The dispatch function is now the one place every tool call passes through. That makes it the natural home for cross-cutting concerns:

def dispatch_tool(name, inputs):
    print(f"  [tool] {name}({', '.join(f'{k}={v!r}' for k, v in inputs.items())})")

    # ... validation and execution ...

    preview = result[:120] + "..." if len(result) > 120 else result
    print(f"  [result] {preview}")

    return result

A handful of useful things to log:

Simple print calls are sufficient for now. Production agents use structured logging — JSON lines that can be queried and analyzed — but the principle is the same. The next lecture builds on this foundation by adding token counting and context-growth tracking, all hooked into the same dispatch function.

Common Questions

"Why not use Pydantic for schema generation?" You can, and production frameworks do. Libraries like pydantic and instructor generate JSON Schema from Python models with full validation. The inspect-based approach in this lecture exists to show the mechanism — once you understand what is happening under the hood, swapping in a library becomes a choice rather than a mystery. Module 12 returns to this when we look at LangChain.

"What if I want a tool name different from the function name?" Extend the decorator to take an optional name argument: @register_tool(name="search"). Store the custom name in the registry instead of func.__name__. This is a one-line change that doesn't affect anything else.

"Should I auto-generate the system prompt tool descriptions too?" You could, but you'd lose the ability to embed behavioral guidance like "always read before editing." That guidance doesn't belong in the API schema, and keeping the two surfaces separate is a feature.
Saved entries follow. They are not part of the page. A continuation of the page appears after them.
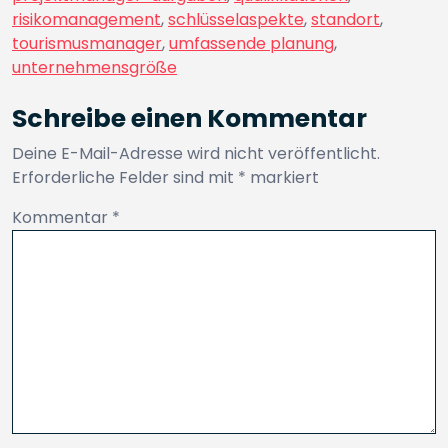
risikomanagement
,
schlüsselaspekte
,
standort
,
tourismusmanager
,
umfassende planung
,
unternehmensgröße
Schreibe einen Kommentar
Deine E-Mail-Adresse wird nicht veröffentlicht.
Erforderliche Felder sind mit
*
markiert
Kommentar
*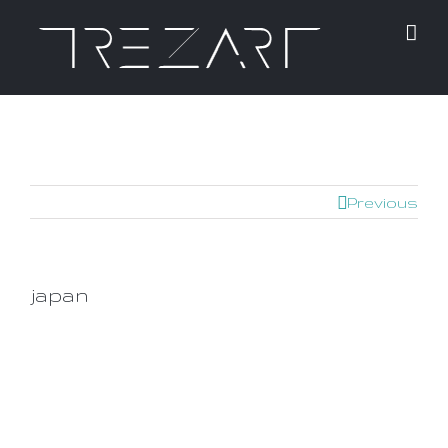
Previous
japan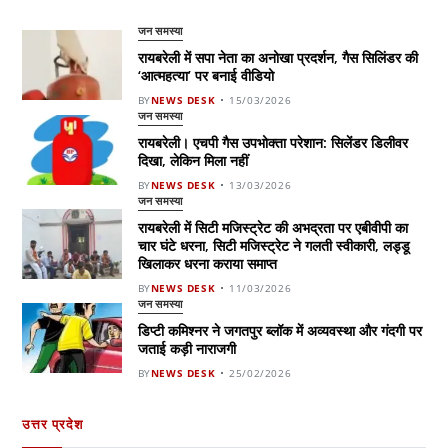
जन समस्या
रायबरेली में सपा नेता का अनोखा प्रदर्शन, गैस सिलिंडर की
‘आत्महत्या’ पर बनाई वीडियो
BY
NEWS DESK
15/03/2026
जन समस्या
रायबरेली। एचपी गैस उपभोक्ता परेशान: सिलेंडर डिलीवर
दिखा, लेकिन मिला नहीं
BY
NEWS DESK
13/03/2026
जन समस्या
रायबरेली में सिटी मजिस्ट्रेट की अभद्रता पर एबीवीपी का
चार घंटे धरना, सिटी मजिस्ट्रेट ने गलती स्वीकारी, लड्डू
खिलाकर धरना कराया समाप्त
BY
NEWS DESK
11/03/2026
जन समस्या
डिप्टी कमिश्नर ने जगतपुर ब्लॉक में अव्यवस्था और गंदगी पर
जताई कड़ी नाराजगी
BY
NEWS DESK
25/02/2026
उत्तर प्रदेश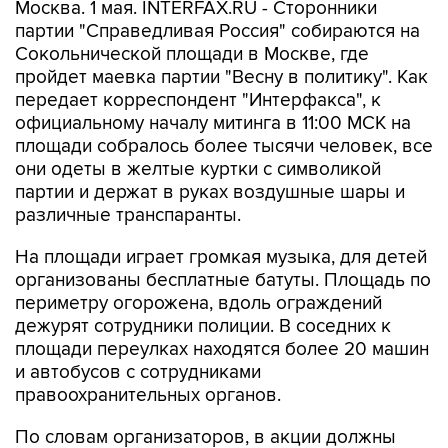
Москва. 1 мая. INTERFAX.RU - Сторонники
партии "Справедливая Россия" собираются на
Сокольнической площади в Москве, где
пройдет маевка партии "Весну в политику". Как
передает корреспондент "Интерфакса", к
официальному началу митинга в 11:00 МСК на
площади собралось более тысячи человек, все
они одеты в желтые куртки с символикой
партии и держат в руках воздушные шары и
различные транспаранты.
На площади играет громкая музыка, для детей
организованы бесплатные батуты. Площадь по
периметру огорожена, вдоль ограждений
дежурят сотрудники полиции. В соседних к
площади переулках находятся более 20 машин
и автобусов с сотрудниками
правоохранительных органов.
По словам организаторов, в акции должны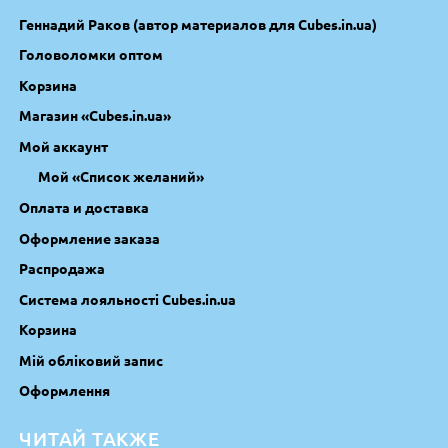
Геннадий Раков (автор материалов для Cubes.in.ua)
Головоломки оптом
Корзина
Магазин «Cubes.in.ua»
Мой аккаунт
Мой «Список желаний»
Оплата и доставка
Оформление заказа
Распродажа
Система лояльності Cubes.in.ua
Корзина
Мій обліковий запис
Оформлення
ЧИТАЙ ТАКЖЕ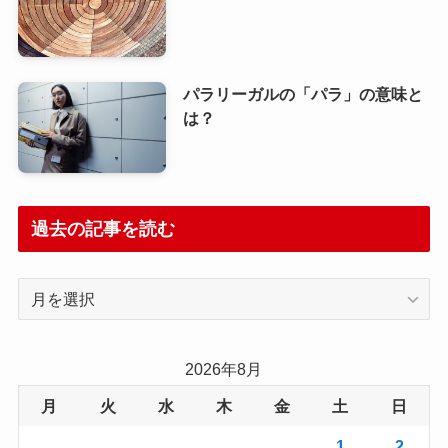
パラリーガルの「パラ」の意味と
は？
過去の記事を読む
過
去
の
記
2026年8月
事
月
火
水
木
金
土
日
を
読
1
2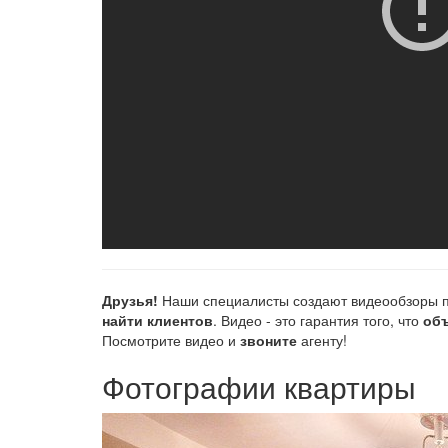
Друзья!
Наши специалисты создают видеообзоры п
найти клиентов
. Видео - это гарантия того, что
объ
Посмотрите видео и
звоните
агенту!
Фотографии квартиры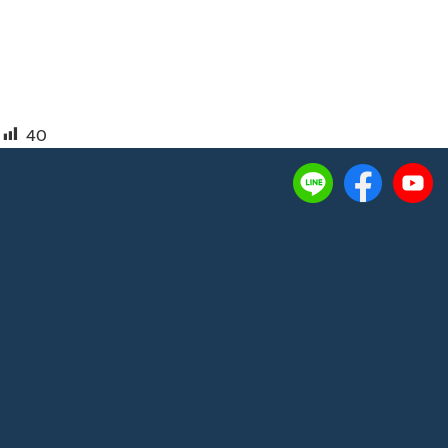
40
ติดต่อเรา:
144 หมู่ 7 ตำบลดอนยายหอม อำเภอเมือง
นครปฐม จังหวัดนครปฐม 73000
โทรศัพท์
0-3438-8555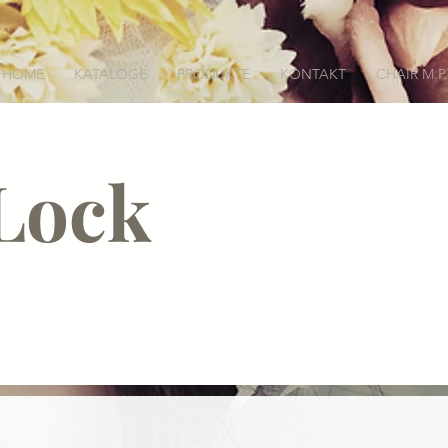
HOME
KATALOGE
PRODUKTE
KONTAKT
CHAIR M.P.
Lock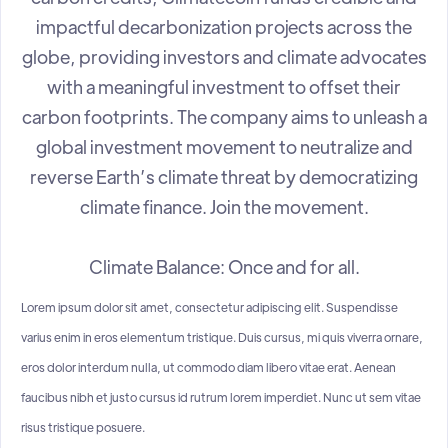
impactful decarbonization projects across the
globe, providing investors and climate advocates
with a meaningful investment to offset their
carbon footprints. The company aims to unleash a
global investment movement to neutralize and
reverse Earth’s climate threat by democratizing
climate finance. Join the movement.
Climate Balance: Once and for all.
Lorem ipsum dolor sit amet, consectetur adipiscing elit. Suspendisse
varius enim in eros elementum tristique. Duis cursus, mi quis viverra ornare,
eros dolor interdum nulla, ut commodo diam libero vitae erat. Aenean
faucibus nibh et justo cursus id rutrum lorem imperdiet. Nunc ut sem vitae
risus tristique posuere.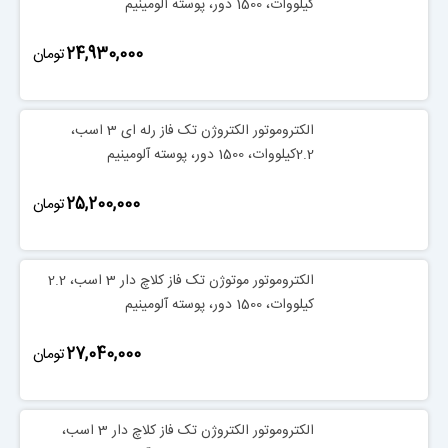
کیلووات، 1500 دور، پوسته آلومینیم
‎24,930,000
تومان
الکتروموتور الکتروژن تک فاز رله ای 3 اسب،
2.2کیلووات، 1500 دور، پوسته آلومینیم
‎25,200,000
تومان
الکتروموتور موتوژن تک فاز کلاچ دار 3 اسب، 2.2
کیلووات، 1500 دور، پوسته آلومینیم
‎27,040,000
تومان
الکتروموتور الکتروژن تک فاز کلاچ دار 3 اسب،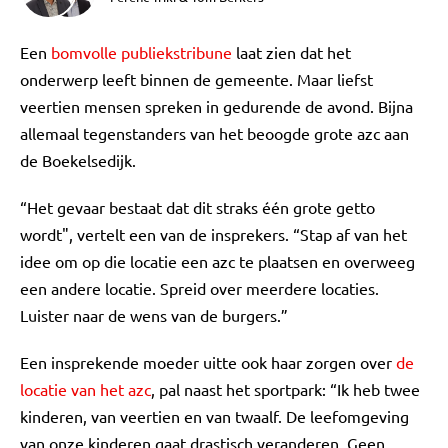
Een
bomvolle publiekstribune
laat zien dat het
onderwerp leeft binnen de gemeente. Maar liefst
veertien mensen spreken in gedurende de avond. Bijna
allemaal tegenstanders van het beoogde grote azc aan
de Boekelsedijk.
“Het gevaar bestaat dat dit straks één grote getto
wordt", vertelt een van de insprekers. “Stap af van het
idee om op die locatie een azc te plaatsen en overweeg
een andere locatie. Spreid over meerdere locaties.
Luister naar de wens van de burgers.”
Een insprekende moeder uitte ook haar zorgen over
de
locatie van het azc
, pal naast het sportpark: “Ik heb twee
kinderen, van veertien en van twaalf. De leefomgeving
van onze kinderen gaat drastisch veranderen. Geen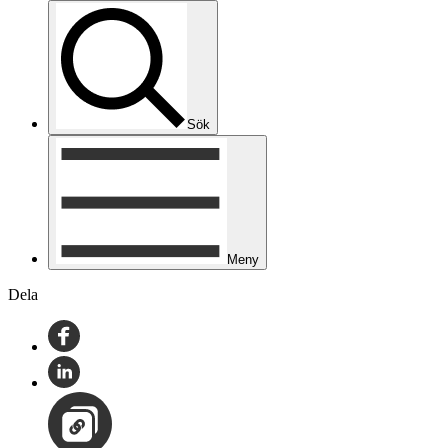
Sök
Meny
Dela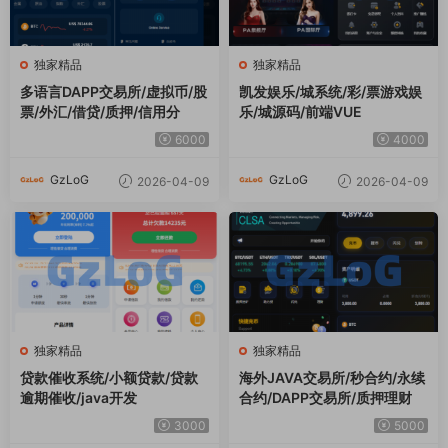
独家精品
独家精品
贷款催收系统/小额贷款/贷款
海外JAVA交易所/秒合约/永续
逾期催收/java开发
合约/DAPP交易所/质押理财
3000
5000
GzLoG
GzLoG
2026-04-09
2026-03-15
独家精品
独家精品
运营版抢单刷单系统/打针/做
多语言投注理财系统/推广分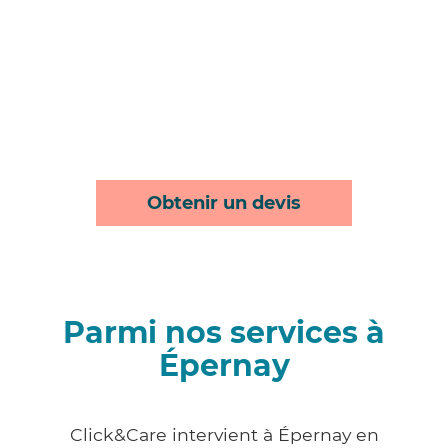
Obtenir un devis
Parmi nos services à
Épernay
Click&Care intervient à Épernay en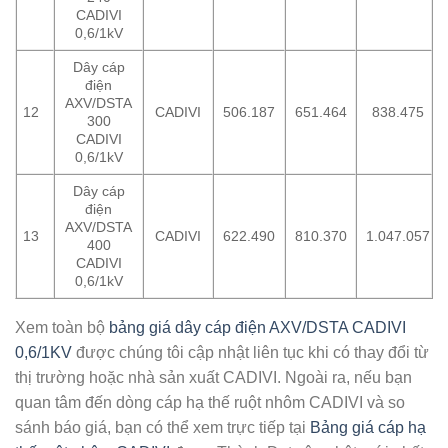
CADIVI
0,6/1kV
Dây cáp
điện
AXV/DSTA
12
CADIVI
506.187
651.464
838.475
300
CADIVI
0,6/1kV
Dây cáp
điện
AXV/DSTA
13
CADIVI
622.490
810.370
1.047.057
400
CADIVI
0,6/1kV
Xem toàn bộ
bảng giá dây cáp điện AXV/DSTA CADIVI
0,6/1KV
được chúng tôi cập nhật liên tục khi có thay đổi từ
thị trường hoặc nhà sản xuất CADIVI. Ngoài ra, nếu bạn
quan tâm đến dòng cáp hạ thế ruột nhôm CADIVI và so
sánh báo giá, bạn có thể xem trực tiếp tại
Bảng giá cáp hạ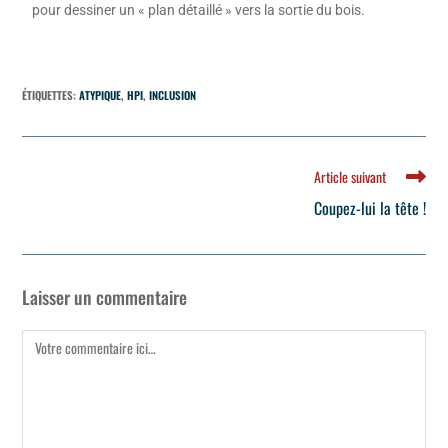
pour
dessiner
un « plan détaillé » vers la sortie du bois.
ÉTIQUETTES
:
ATYPIQUE
,
HPI
,
INCLUSION
Article suivant
Coupez-lui la tête !
Laisser un commentaire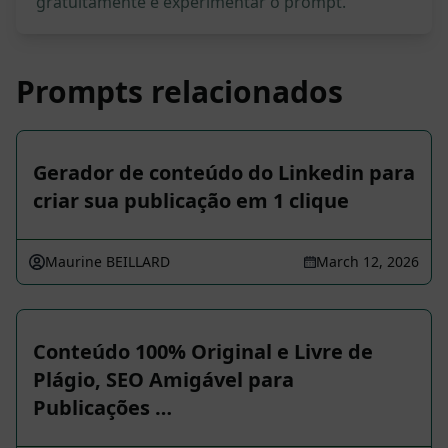
gratuitamente e experimentar o prompt.
Prompts relacionados
Gerador de conteúdo do Linkedin para
criar sua publicação em 1 clique
Maurine BEILLARD
March 12, 2026
Conteúdo 100% Original e Livre de
Plágio, SEO Amigável para
Publicações …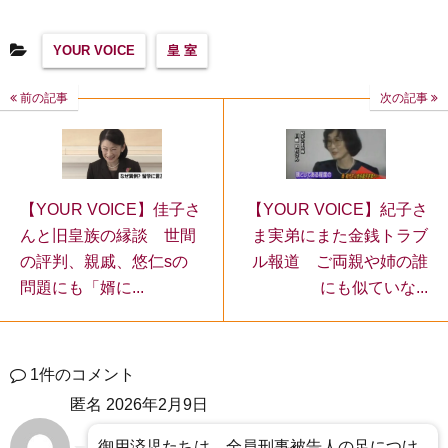
YOUR VOICE
皇 室
前の記事
次の記事
【YOUR VOICE】佳子さ
【YOUR VOICE】紀子さ
んと旧皇族の縁談 世間
ま実弟にまた金銭トラブ
の評判、親戚、悠仁sの
ル報道 ご両親や姉の誰
問題にも「婿に...
にも似ていな...
1件のコメント
匿名
2026年2月9日
御用済児たちは、全員刑事被告人の足につけ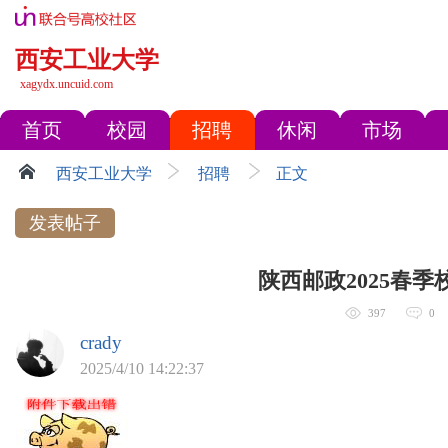
西安工业大学
xagydx.uncuid.com
首页
校园
招聘
休闲
市场
西安工业大学
招聘
正文
发表帖子
陕西邮政2025春季
397
0
crady
2025/4/10 14:22:37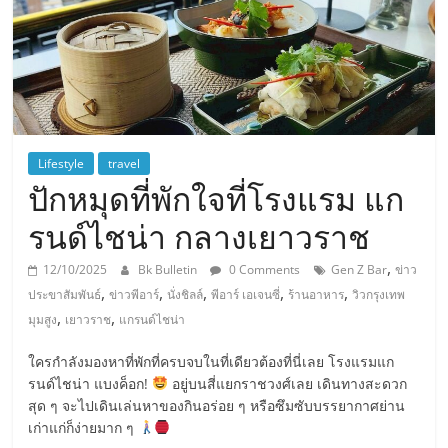
Lifestyle
travel
ปักหมุดที่พักใจที่โรงแรม แก
รนด์ไชน่า กลางเยาวราช
,
12/10/2025
Bk Bulletin
0 Comments
Gen Z Bar
ข่าว
,
,
,
,
,
ประขาสัมพันธ์
ข่าวพีอาร์
นั่งชิลล์
พีอาร์ เอเจนซี่
ร้านอาหาร
วิวกรุงเทพ
,
,
มุมสูง
เยาวราช
แกรนด์ไชน่า
ใครกำลังมองหาที่พักที่ครบจบในที่เดียวต้องที่นี่เลย โรงแรมแก
รนด์ไชน่า แบงค็อก!
อยู่บนสี่แยกราชวงศ์เลย เดินทางสะดวก
สุด ๆ จะไปเดินเล่นหาของกินอร่อย ๆ หรือซึมซับบรรยากาศย่าน
เก่าแก่ก็ง่ายมาก ๆ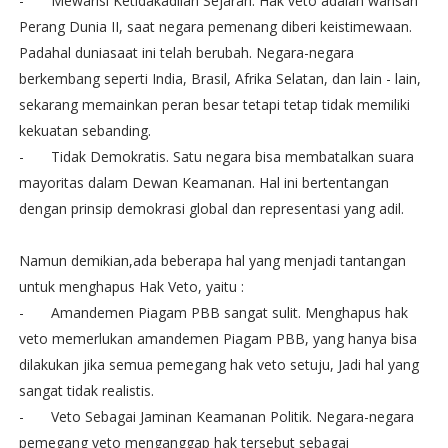
-
Mewarisi Ketidakadilan Sejarah. Hak veto adalah warisan
Perang Dunia II, saat negara pemenang diberi keistimewaan.
Padahal duniasaat ini telah berubah. Negara-negara
berkembang seperti India, Brasil, Afrika Selatan, dan lain - lain,
sekarang memainkan peran besar tetapi tetap tidak memiliki
kekuatan sebanding.
-
Tidak Demokratis. Satu negara bisa membatalkan suara
mayoritas dalam Dewan Keamanan. Hal ini bertentangan
dengan prinsip demokrasi global dan representasi yang adil.
Namun demikian,ada beberapa hal yang menjadi tantangan
untuk menghapus Hak Veto, yaitu :
-
Amandemen Piagam PBB sangat sulit. Menghapus hak
veto memerlukan amandemen Piagam PBB, yang hanya bisa
dilakukan jika semua pemegang hak veto setuju, Jadi hal yang
sangat tidak realistis.
-
Veto Sebagai Jaminan Keamanan Politik. Negara-negara
pemegang veto menganggap hak tersebut sebagai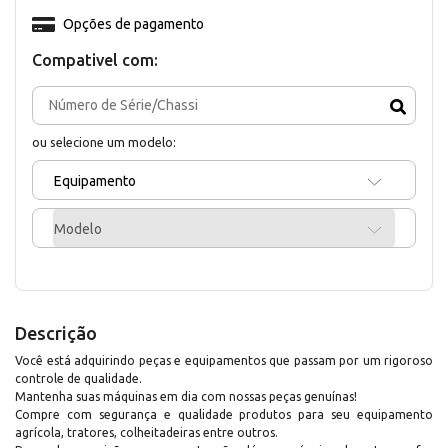
Opções de pagamento
Compativel com:
ou selecione um modelo:
Equipamento
Modelo
Descrição
Você está adquirindo peças e equipamentos que passam por um rigoroso
controle de qualidade.
Mantenha suas máquinas em dia com nossas peças genuínas!
Compre com segurança e qualidade produtos para seu equipamento
agrícola, tratores, colheitadeiras entre outros.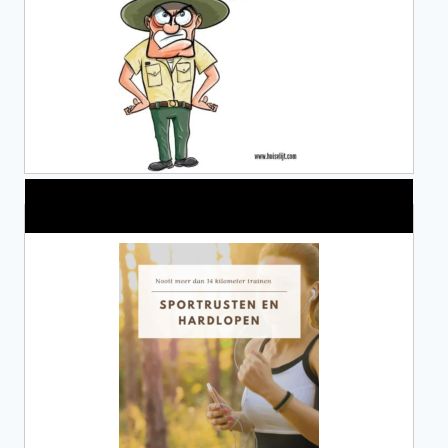
Alles over Sportrusten!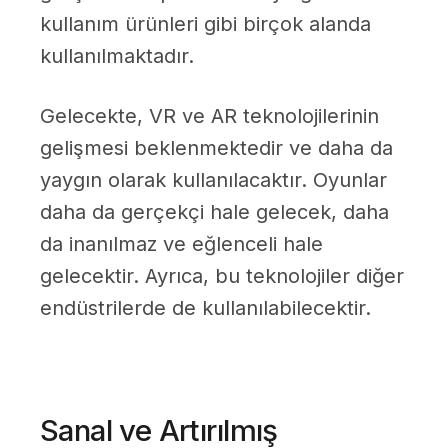
kullanım ürünleri gibi birçok alanda
kullanılmaktadır.
Gelecekte, VR ve AR teknolojilerinin
gelişmesi beklenmektedir ve daha da
yaygın olarak kullanılacaktır. Oyunlar
daha da gerçekçi hale gelecek, daha
da inanılmaz ve eğlenceli hale
gelecektir. Ayrıca, bu teknolojiler diğer
endüstrilerde de kullanılabilecektir.
Sanal ve Artırılmış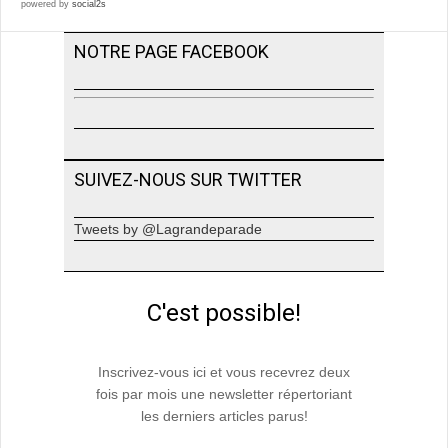
powered by
social2s
NOTRE PAGE FACEBOOK
SUIVEZ-NOUS SUR TWITTER
Tweets by @Lagrandeparade
C'est possible!
Inscrivez-vous ici et vous recevrez deux
fois par mois une newsletter répertoriant
les derniers articles parus!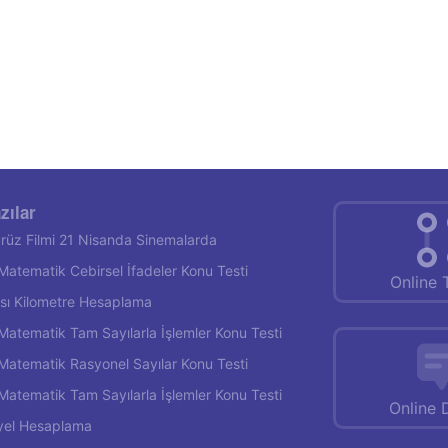
zılar
rüz Filmi 21 Nisanda Sinemalarda
f Matematik Cebirsel İfadeler Konu Testi
Online 
rası Kilometre Hesaplama
f Matematik Tam Sayılarla İşlemler Konu Testi
f Matematik Rasyonel Sayılar Konu Testi
f Matematik Tam Sayılarla İşlemler Konu Testi
Online 
yel Hesaplama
"How do I test that my schemas are valid?" Call client.messages.create with the schemas and a simple prompt. The Anthropic API validates schemas on every call and returns a clear error immediately if something is malformed.

Key Takeaways

  1. The registry pattern eliminates duplication. One decorated function is the single source of truth for name, description, arguments, and implementation.
  2. Auto-generated schemas stay in sync. inspect.signature plus docstring parsing produces API-ready schemas with no manual JSON to maintain.
  3. Defensive dispatch is non-negotiable. Filter unexpected arguments, catch every exception, and never let the agent crash from a tool error.
  4. Error messages fuel self-correction. Clear errors let the model retry intelligently. Vague errors waste tool calls.
  5. Centralized dispatch is the right place for observability. Every tool call passes through one function — the natural location for logging, validation, and metrics, which Lecture 6.4 builds on.